→ Problem requirements
Whenever a picture appears, leave it out while repeating all the other data exactly.

**** Exercise data ****

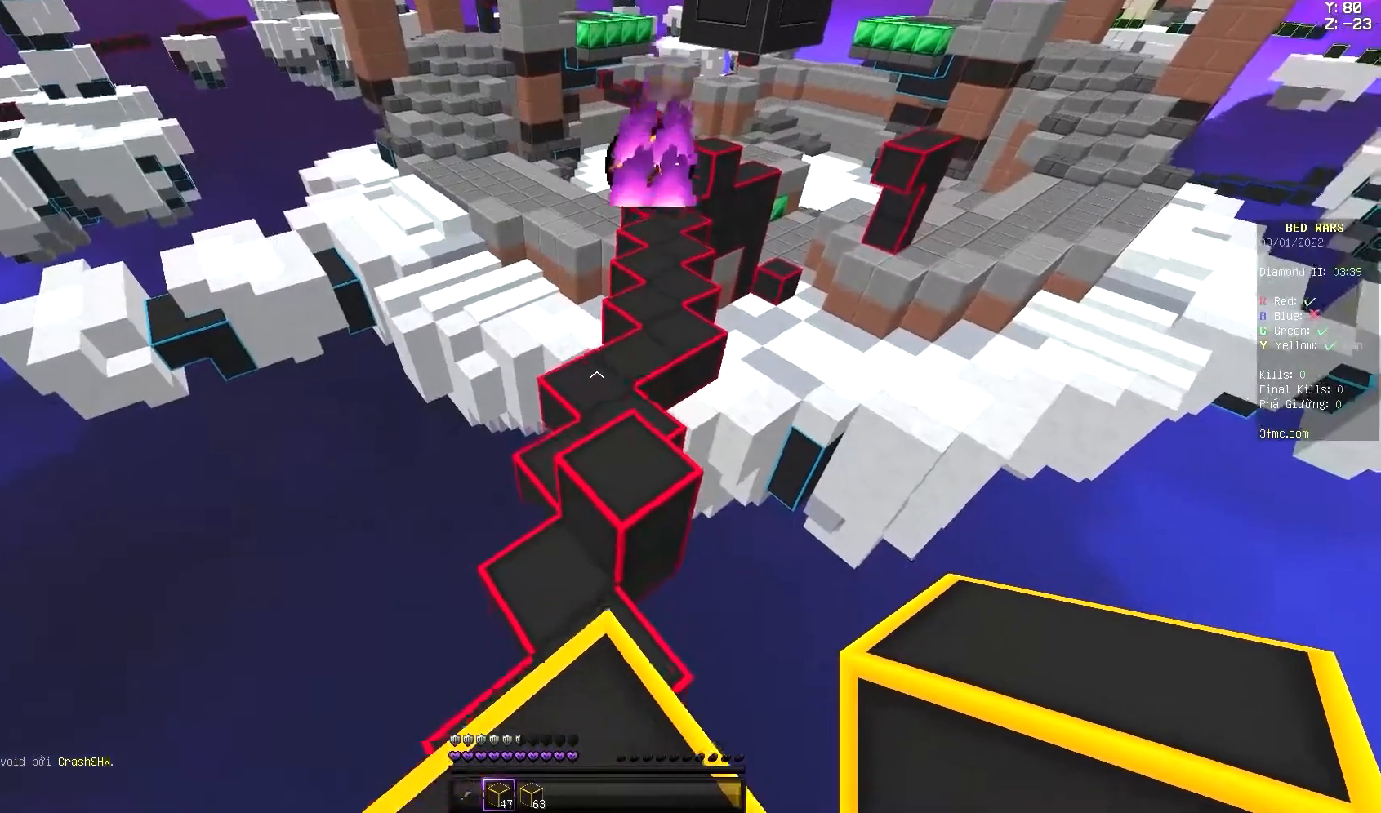
{"keys": ["space", "w"], "mouse": ["left"], "events": [[33, "s", "up"], [200, "mouse_left", "down"], [233, "w", "down"], [300, "mouse_left", "up"], [333, "mouse_left", "down"], [400, "mouse_left", "up"], [467, "mouse_left", "down"], [467, "space", "down"]]}
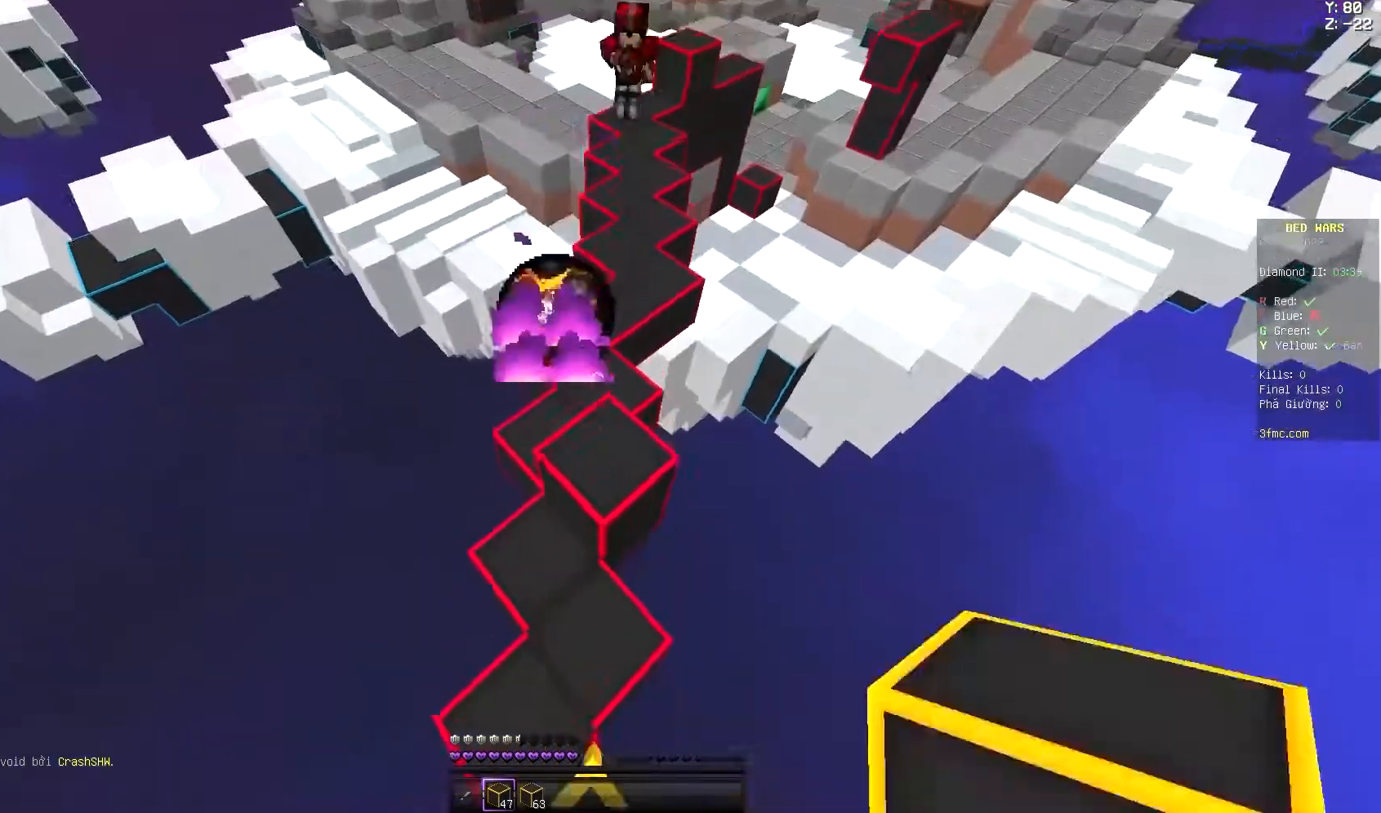
{"keys": ["space"], "mouse": [], "events": [[67, "mouse_left", "up"], [400, "mouse_left", "down"], [433, "w", "up"], [467, "mouse_left", "up"]]}
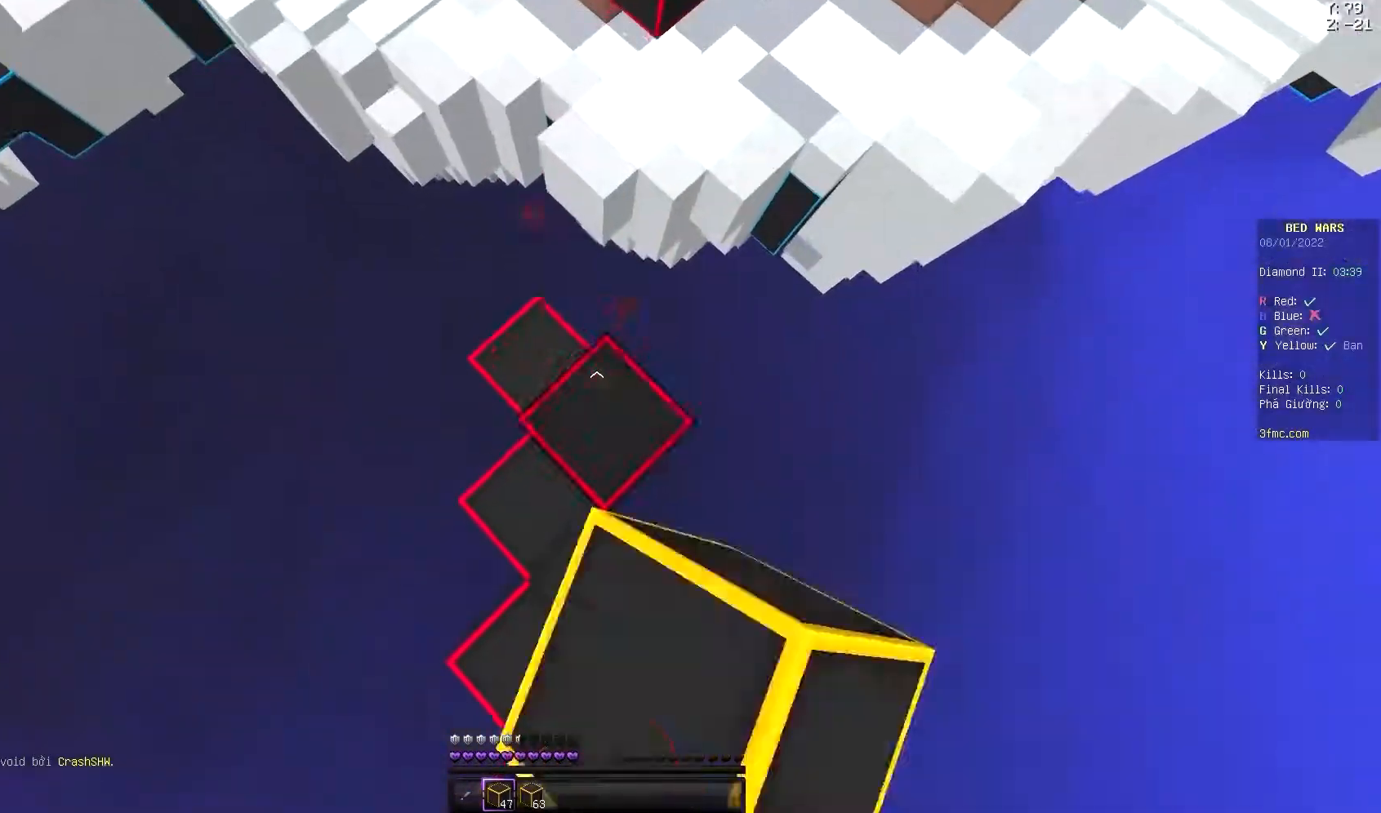
{"keys": ["s", "space"], "mouse": ["right"], "events": [[33, "mouse_right", "down"], [100, "mouse_right", "up"], [333, "s", "down"], [400, "mouse_right", "down"]]}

****

→ Solution to this exercise
{"keys": ["space", "w"], "mouse": ["left"], "events": [[33, "s", "up"], [200, "mouse_left", "down"], [233, "w", "down"], [300, "mouse_left", "up"], [333, "mouse_left", "down"], [400, "mouse_left", "up"], [467, "mouse_left", "down"], [467, "space", "down"]]}
{"keys": ["space"], "mouse": [], "events": [[67, "mouse_left", "up"], [400, "mouse_left", "down"], [433, "w", "up"], [467, "mouse_left", "up"]]}
{"keys": ["s", "space"], "mouse": ["right"], "events": [[33, "mouse_right", "down"], [100, "mouse_right", "up"], [333, "s", "down"], [400, "mouse_right", "down"]]}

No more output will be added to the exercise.